In my journey through the programme, I connected more frequently with my inner experiences and the limitations of my Type Five worldview, and actively sought to not default to my over-analytical and solitary tendencies. The latter was difficult given that we were learning new ways of being in unprecedented times, and maintaining self-awareness, especially during periods when I was experiencing a high level of strain, required a lot of work and would therefore not be consistently maintained. Additionally, my development path during this period in residence called for intentionally striking a balance between a focus on knowledge and increasing the meaningful emotional connections that I have with other people, and being present in the emerging and untidy everyday world. It is worth noting that at a lower level of integration and self-mastery, our behaviour is driven by our core fears and reactiveness and at higher levels of integration, there is often an element of “letting go” of these core fears, drawing more consistently on the strengths of our Enneagram type, as well as understanding our limitations and transcending them.

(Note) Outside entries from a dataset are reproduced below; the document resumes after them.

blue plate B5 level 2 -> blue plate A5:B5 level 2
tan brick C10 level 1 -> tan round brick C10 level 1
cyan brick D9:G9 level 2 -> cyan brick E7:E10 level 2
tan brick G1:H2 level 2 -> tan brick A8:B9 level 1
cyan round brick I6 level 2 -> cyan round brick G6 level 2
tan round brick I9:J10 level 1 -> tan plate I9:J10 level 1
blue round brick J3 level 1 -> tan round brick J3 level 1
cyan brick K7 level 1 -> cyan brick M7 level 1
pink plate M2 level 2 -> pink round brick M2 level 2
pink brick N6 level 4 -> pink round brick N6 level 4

My Enneagram report also taught me that those things that trigger us generally say more about us than about the person or situation that is responsible for triggering us. This is true for all Enneagram types and we need to develop a deep understanding of our triggers with the intention to project less, self-regulate more and consciously manage our automatic reactions to these triggers. With deep discomfort, I recall a violent incident that occurred late 2020 and how the Enneagram report enabled me to identify my responses and reactions. When it mattered most, the report reminded me not to intellectualise my feelings as I tend to trust my mind more to make sense of what I experience on an emotional level. As predicted, I found myself automatically detaching from my emotions when triggered, and reliving and reviewing them after the fact. The upside of this response is the ability to remain calm in a crisis and objectively approach situations. I do, however, need to continue doing the work of being fully present in the less than ideal reality of the now, and I hope that this will connect me to even deeper truths, patterns and the meaning of life.

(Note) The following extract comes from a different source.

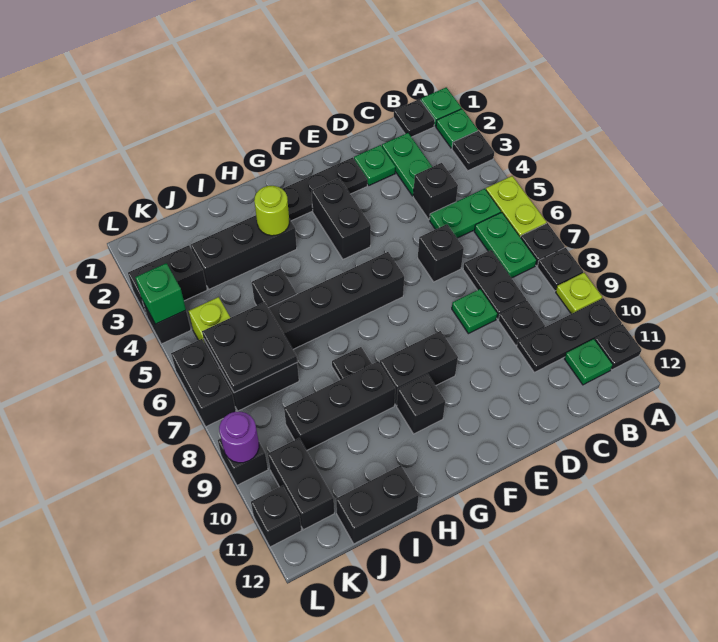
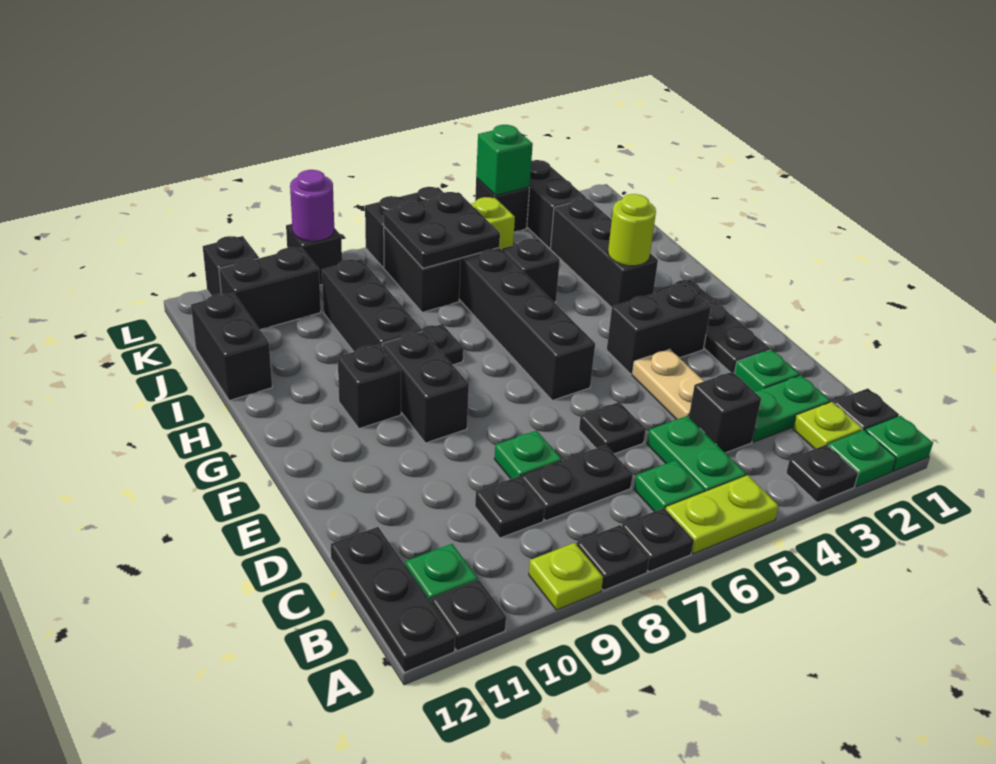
black plate A10:C10 level 1 -> black plate A12:C12 level 1
none -> lime plate B2 level 1
green plate B6:B7 level 1 -> green plate B6 level 1
none -> tan plate D4:E4 level 1
black brick D6 level 1 -> black plate D6 level 1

Theory U is a concept that can be drawn upon to understand awareness. It is supplementary to the Enneagram. Theory U states that “the quality of results in a system depends on the quality of relationships between the players in a system, and the quality of relationships depends on the quality of awareness that those players are operating from”. Author Peter Hawkins adds that “developing leadership is less about learning new skills and more about unlearning habits and breaking free from limiting mind-sets we have already acquired”. We therefore can gain awareness and unlearn our toxic habits through the Theory U process which involves having an open mind and heart, and putting ourselves into the place of our greatest potential by suspending old habits of judgement. This process also involves journeying to a place of stillness and self-knowing, contemplating who we are and what we are here for, and acting in the now. Essentially, the success of a system or intervention is dependent on the interior condition of leaders and Theory U calls for a new social technology that allows us to tap into the Open Mind (IQ), the Open Heart (EQ), and the Open Will (SQ) - also known as spiritual/self-intelligence. High quality leadership is therefore a combination of EQ and SQ.

In sum, all personality types are defensive stances and the personas that we have help us to navigate life. However, if we do not know our personas and learn to let them go, to release those old habits that no longer serve us and do the difficult work required to grow beyond the need for these defences, we will inevitably remain limited instead of free to express our full true selves. Warren Bennis once said “to become a leader is synonymous with becoming yourself. It is precisely that simple and it is also that difficult”. Therefore, in spite of the considerable strength required to conduct introspection, we must be bold enough to open up to this idea, accept the challenge to wake up to what is happening in the present and then come to know ourselves in a deep and more mindful manner.